_PROMPT_. Please pull out every line of the rows below that contains the word "What" and copy each one unchanged.

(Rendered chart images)
....
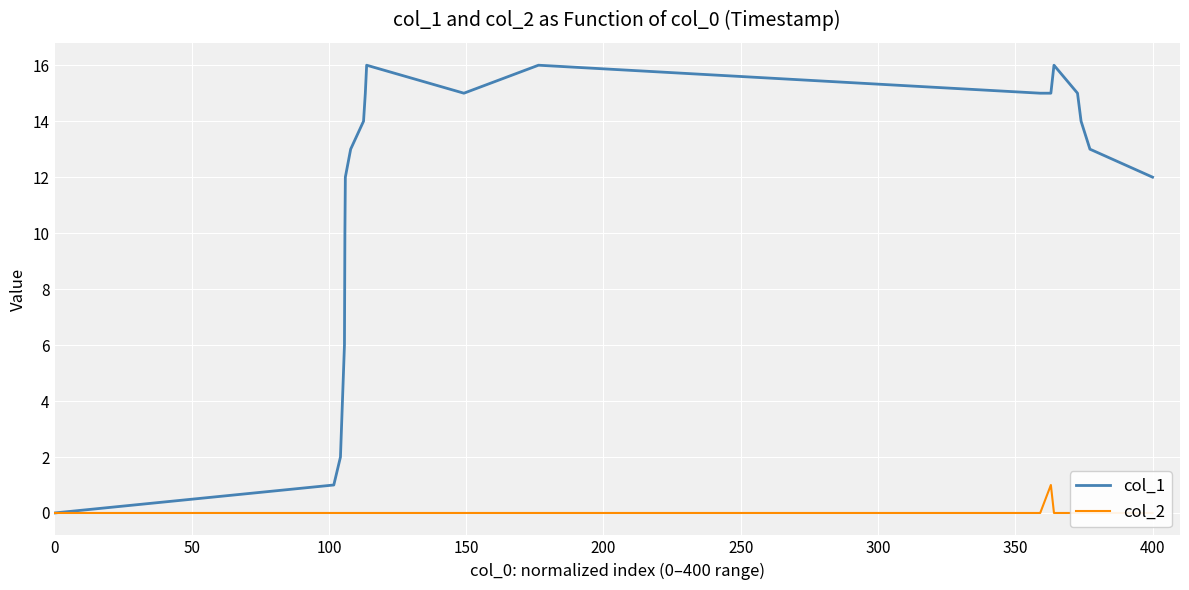

What is the value of the col_1 point at the 17th from the left?

14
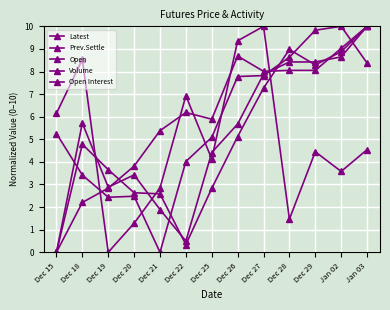

How many interior local valleys does the Open series have?

2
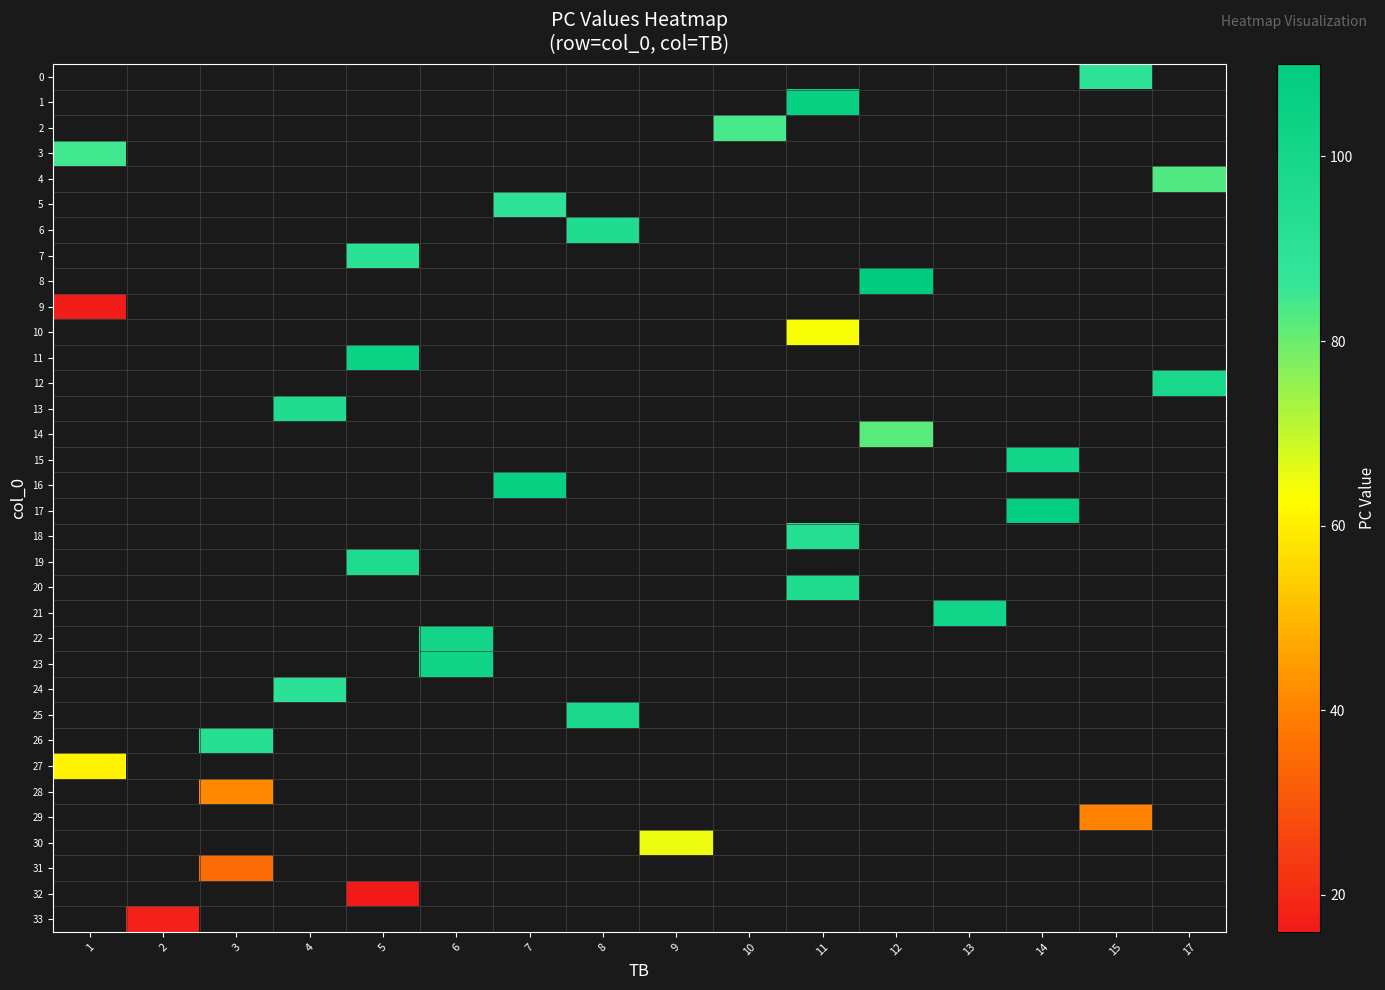

What is the smallest value displayed?

16.0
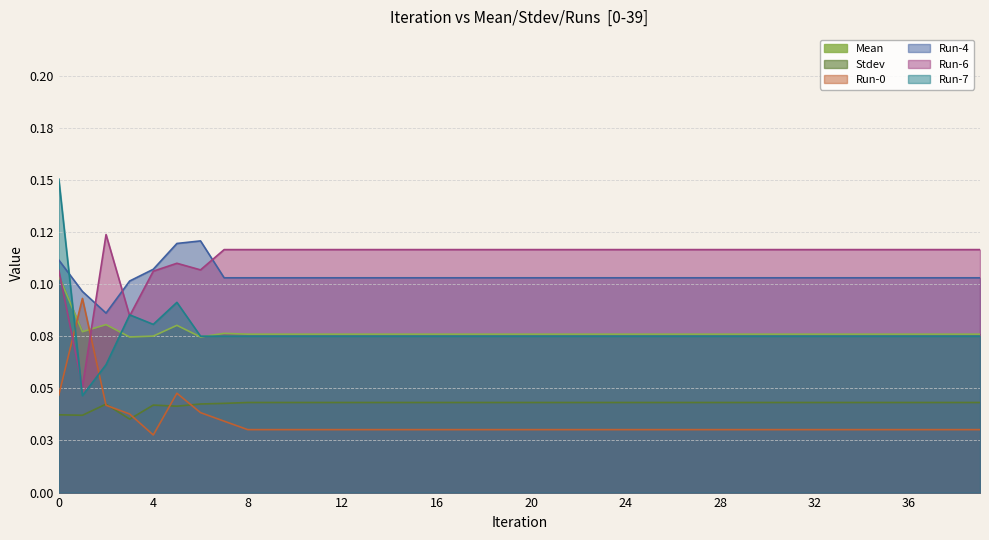

Where is Run-4 nearest to the value 0?

2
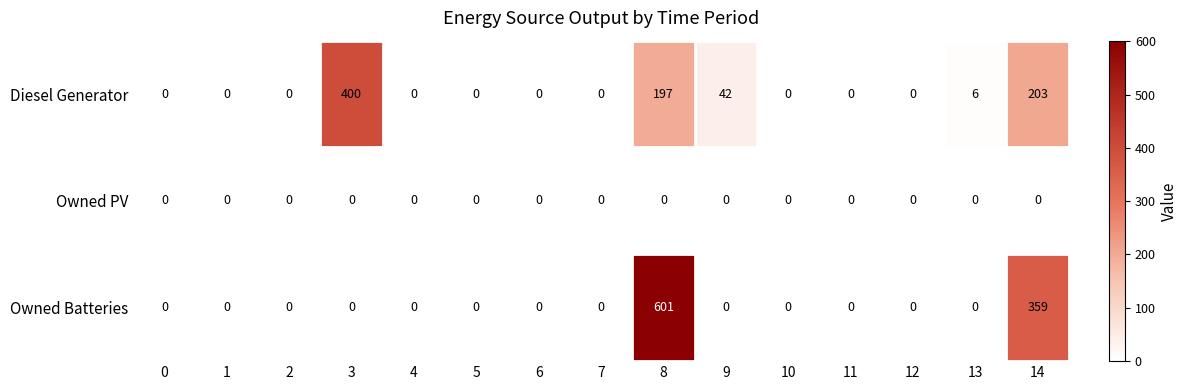

True or false: Owned PV has a value of 0 at 10.

True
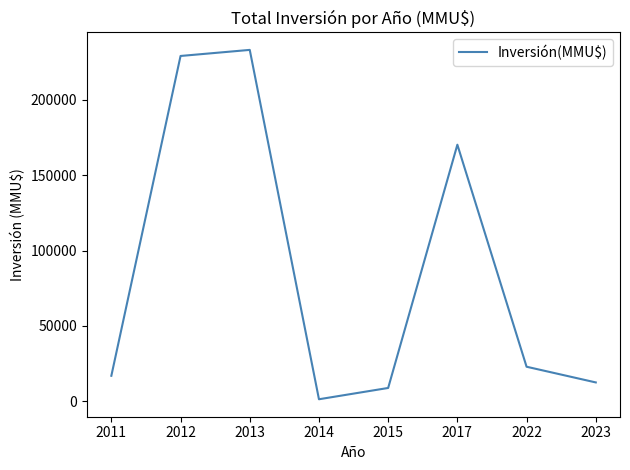

At which label does the data first exceed 23000?

2012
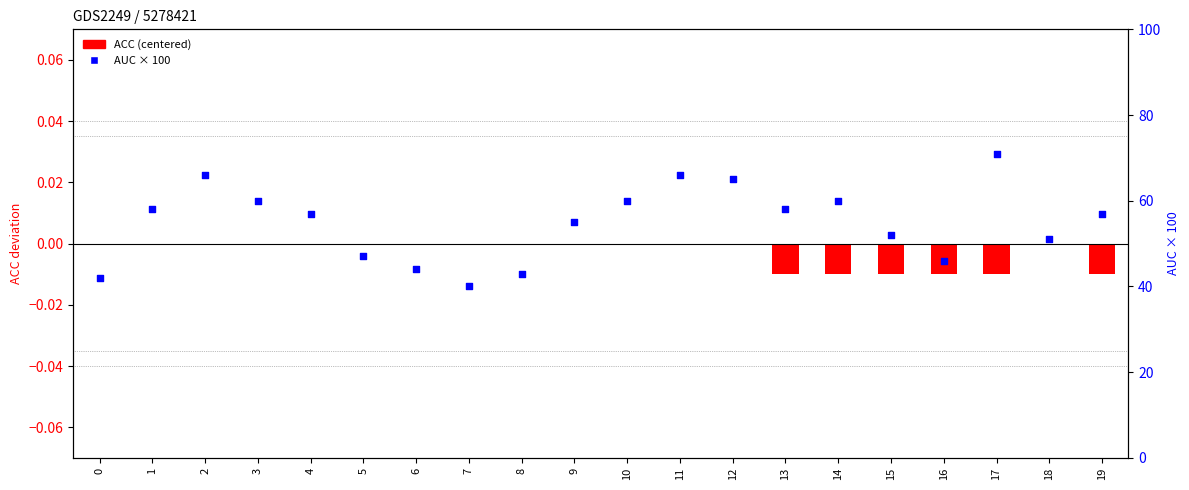

What is the total value across all series at 13?

58.0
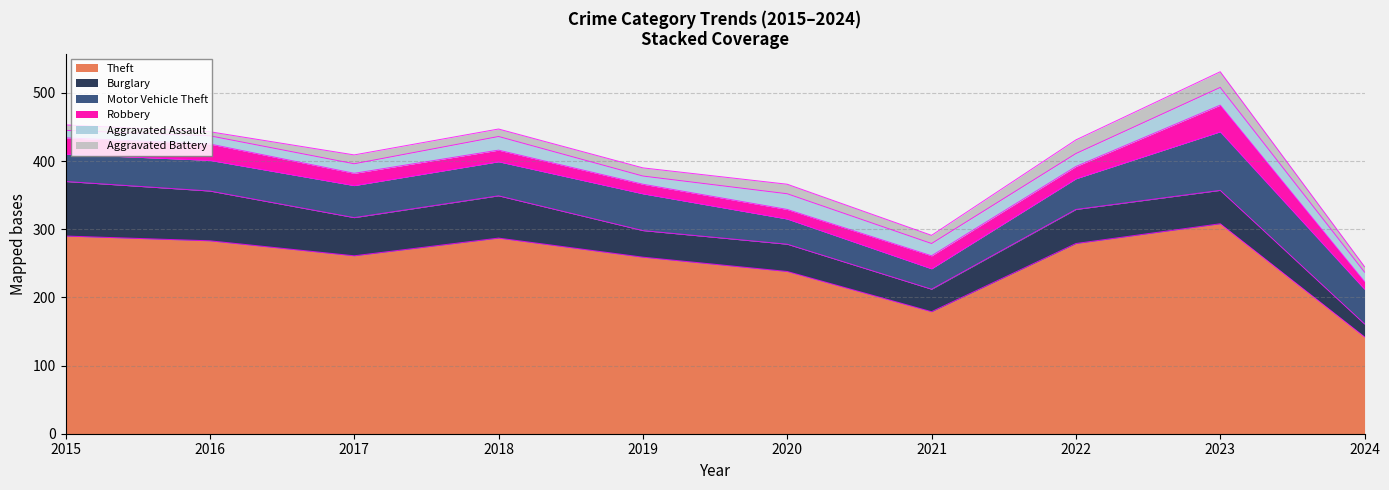

How many values in the Burglary series are below 50?

5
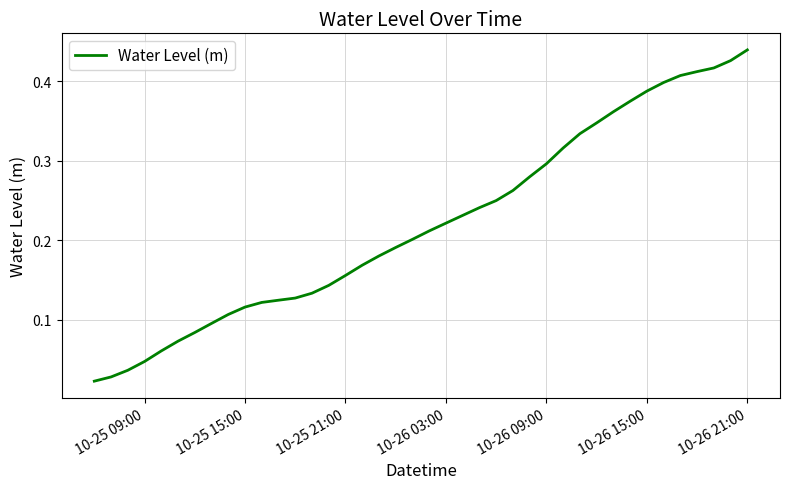

Does the chart have visible grid lines?

Yes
....
_RESULT FOR THIS TASK_.
What is the value of the col_1 point at the 17th from the left?
What is the smallest value displayed?
What is the total value across all series at 13?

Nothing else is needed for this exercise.